Goal of the exercise: Copy out the material in full. Leave every line as it is.

Data for the task:
========================================================================

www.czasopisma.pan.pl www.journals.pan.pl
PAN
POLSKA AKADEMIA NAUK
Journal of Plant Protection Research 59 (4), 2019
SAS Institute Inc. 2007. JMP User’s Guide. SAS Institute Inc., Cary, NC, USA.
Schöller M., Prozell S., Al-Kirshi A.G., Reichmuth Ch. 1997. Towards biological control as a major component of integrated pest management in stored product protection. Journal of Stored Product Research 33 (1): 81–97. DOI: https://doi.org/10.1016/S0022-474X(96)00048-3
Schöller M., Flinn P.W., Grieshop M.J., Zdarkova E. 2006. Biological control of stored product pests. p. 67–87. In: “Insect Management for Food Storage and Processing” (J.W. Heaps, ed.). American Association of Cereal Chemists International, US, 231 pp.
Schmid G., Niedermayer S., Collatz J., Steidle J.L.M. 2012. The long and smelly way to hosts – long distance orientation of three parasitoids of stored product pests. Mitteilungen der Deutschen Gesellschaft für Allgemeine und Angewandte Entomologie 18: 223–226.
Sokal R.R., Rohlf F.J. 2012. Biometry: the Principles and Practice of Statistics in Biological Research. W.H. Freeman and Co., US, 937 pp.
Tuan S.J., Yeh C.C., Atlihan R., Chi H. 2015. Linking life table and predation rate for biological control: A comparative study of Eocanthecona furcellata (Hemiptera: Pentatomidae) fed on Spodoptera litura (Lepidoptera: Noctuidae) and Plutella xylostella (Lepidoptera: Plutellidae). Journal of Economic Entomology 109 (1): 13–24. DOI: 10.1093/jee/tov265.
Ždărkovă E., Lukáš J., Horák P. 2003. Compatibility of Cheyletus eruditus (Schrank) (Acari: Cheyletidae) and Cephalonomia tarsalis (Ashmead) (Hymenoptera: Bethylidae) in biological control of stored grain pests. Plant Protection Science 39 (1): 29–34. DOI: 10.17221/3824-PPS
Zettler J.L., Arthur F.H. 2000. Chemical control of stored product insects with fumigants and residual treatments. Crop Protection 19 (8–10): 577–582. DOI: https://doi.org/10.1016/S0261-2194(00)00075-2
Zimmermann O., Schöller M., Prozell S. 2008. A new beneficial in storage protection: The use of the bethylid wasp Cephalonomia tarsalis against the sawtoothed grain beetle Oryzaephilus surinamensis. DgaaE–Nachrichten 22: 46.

========================================================================

Task response:
www.czasopisma.pan.pl www.journals.pan.pl
PAN
POLSKA AKADEMIA NAUK
Journal of Plant Protection Research 59 (4), 2019
SAS Institute Inc. 2007. JMP User’s Guide. SAS Institute Inc., Cary, NC, USA.
Schöller M., Prozell S., Al-Kirshi A.G., Reichmuth Ch. 1997. Towards biological control as a major component of integrated pest management in stored product protection. Journal of Stored Product Research 33 (1): 81–97. DOI: https://doi.org/10.1016/S0022-474X(96)00048-3
Schöller M., Flinn P.W., Grieshop M.J., Zdarkova E. 2006. Biological control of stored product pests. p. 67–87. In: “Insect Management for Food Storage and Processing” (J.W. Heaps, ed.). American Association of Cereal Chemists International, US, 231 pp.
Schmid G., Niedermayer S., Collatz J., Steidle J.L.M. 2012. The long and smelly way to hosts – long distance orientation of three parasitoids of stored product pests. Mitteilungen der Deutschen Gesellschaft für Allgemeine und Angewandte Entomologie 18: 223–226.
Sokal R.R., Rohlf F.J. 2012. Biometry: the Principles and Practice of Statistics in Biological Research. W.H. Freeman and Co., US, 937 pp.
Tuan S.J., Yeh C.C., Atlihan R., Chi H. 2015. Linking life table and predation rate for biological control: A comparative study of Eocanthecona furcellata (Hemiptera: Pentatomidae) fed on Spodoptera litura (Lepidoptera: Noctuidae) and Plutella xylostella (Lepidoptera: Plutellidae). Journal of Economic Entomology 109 (1): 13–24. DOI: 10.1093/jee/tov265.
Ždărkovă E., Lukáš J., Horák P. 2003. Compatibility of Cheyletus eruditus (Schrank) (Acari: Cheyletidae) and Cephalonomia tarsalis (Ashmead) (Hymenoptera: Bethylidae) in biological control of stored grain pests. Plant Protection Science 39 (1): 29–34. DOI: 10.17221/3824-PPS
Zettler J.L., Arthur F.H. 2000. Chemical control of stored product insects with fumigants and residual treatments. Crop Protection 19 (8–10): 577–582. DOI: https://doi.org/10.1016/S0261-2194(00)00075-2
Zimmermann O., Schöller M., Prozell S. 2008. A new beneficial in storage protection: The use of the bethylid wasp Cephalonomia tarsalis against the sawtoothed grain beetle Oryzaephilus surinamensis. DgaaE–Nachrichten 22: 46.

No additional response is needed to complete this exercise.